A vegan diet saves on average:
- 4,200 litres of water per day
- 20.4 kilograms of grains per day
- 9.1 kilograms CO2 equivalent per day
- 2.8 meters squared of forested land per day
Source: https://www.happycow.net/vegtopics/environment
Those are significant numbers, which illustrate that one person can make a difference.
Everything Bagel “Cheeze” Ball
Ingredients
For the "cheeze" ball:
- 1 ½ cups cashews soaked overnight (or for a minimum of 8 hours)
- ¼ cup yellow onion diced
- 1 tbsp avocado oil
- 3 tbsp lemon juice freshly squeezed
- 4 tbsp coconut oil
- 2 tbsp nutritional yeast
- ⅓ cup water
- 1 clove garlic roughly chopped
- ½ tbsp Herbamare
- ½ tbsp gorund black pepper
For the everything bagel mix:
- 1 tbsp garlic powder
- 1 tbsp onion powder
- 1 tbsp poppy seeds
- 2 tbsp Nature’s Emporium Sesame Seeds
- ½ tsp Herbamare
- ½ tsp ground black pepper
Instructions
- Soak cashews in water overnight or for a minimum of 8 hours.
- Prep the diced onions by sauteing them with avocado oil in a saucepan over low-medium heat until translucent.
- Drain & rinse the cashews and place them into a food processor, along with cooked onion, lemon juice, coconut oil, nutritional yeast, water, garlic, Herbamare and pepper. Process until smooth.

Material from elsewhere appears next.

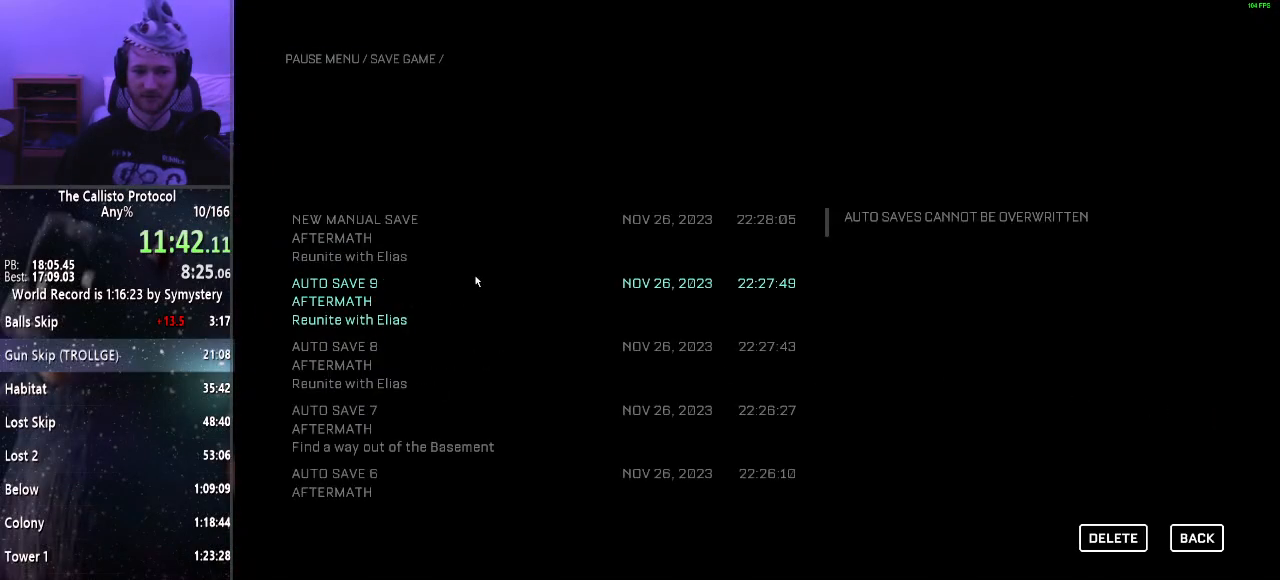
{"keys": [], "mouse": [], "events": [[367, "mouse_left", "down"], [417, "mouse_left", "up"]]}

- Place mixture in a few layers of cheesecloth and form a ball. Tie the top off with an elastic band, place the cheesecloth ball in a colander over top of a bowl and refrigerate overnight to allow excess liquid to drain from it.

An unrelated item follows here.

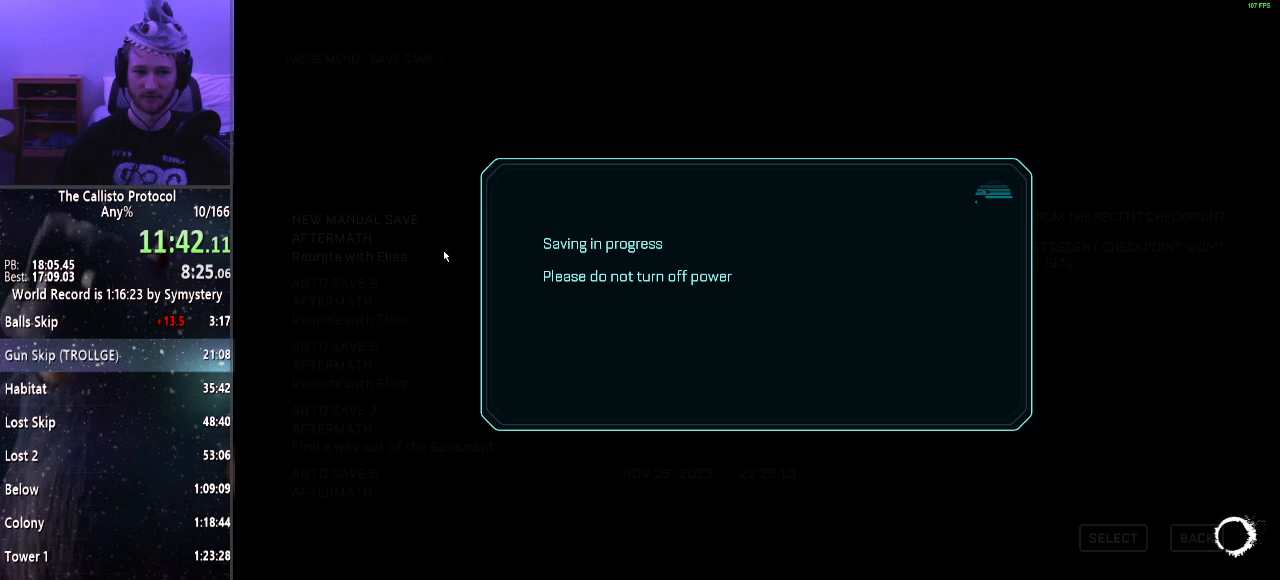
{"keys": [], "mouse": [], "events": []}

- Remove from the fridge the following day and make the Everything Bagel Mix by combining the freeze-dried garlic and onion, poppy seeds, sesame seeds, Herbamare and pepper in a small bowl.

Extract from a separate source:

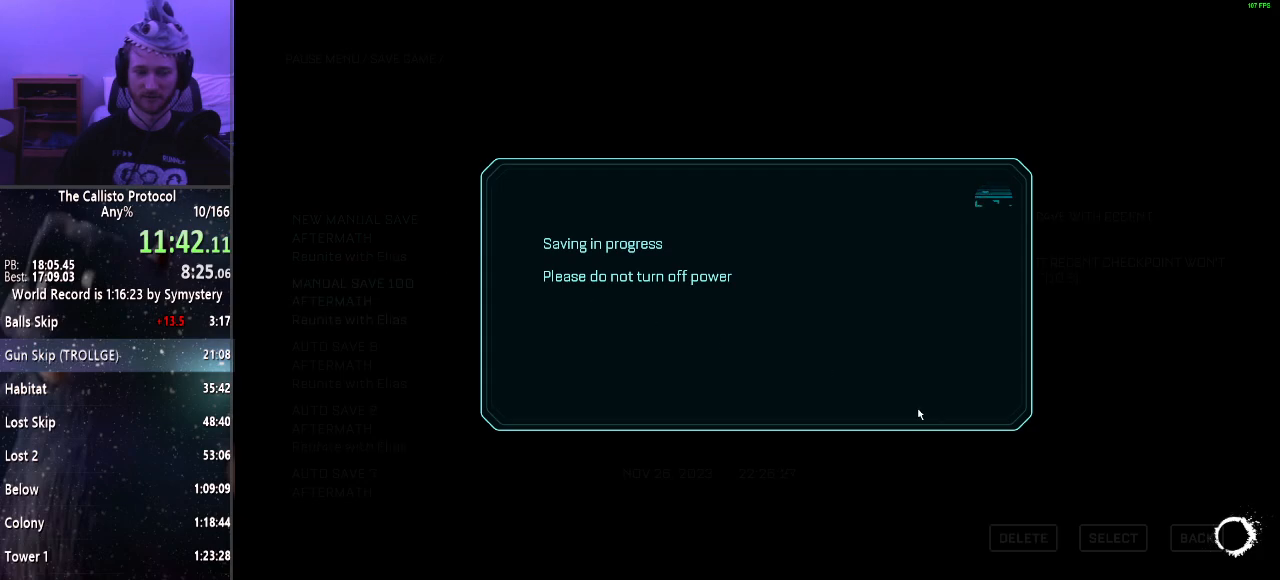
{"keys": [], "mouse": [], "events": []}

- Coat the cheese ball with the everything bagel mixture and place on a serving dish. Use the remaining mixture to cover any bare-looking spots on the “cheezeball.”
Buffalo Artichoke Dip
Ingredients
- 1 tub Daiya Plain Cream Cheeze Spread
- ½ cup Daiya Blue Cheeze or homestyle ranch salad dressing
- 1 tbsp Arizona Pepper OrganicHarvest Habanero Hot Sauce add more drops if you like it spicy
- ½ cup Daiya Mozzarella Style Shreds
- 2 cups Native Forest Artichoke Hearts drained and chopped
Instructions
- Preheat oven to 350° F.
- Place the cream cheeze, salad dressing, hot sauce and mozzarella shreds into a mixing bowl and mix until thoroughly combined.
- Add in the artichoke hearts and pour mixture into a 9×9 baking dish or mini appetizer dishes.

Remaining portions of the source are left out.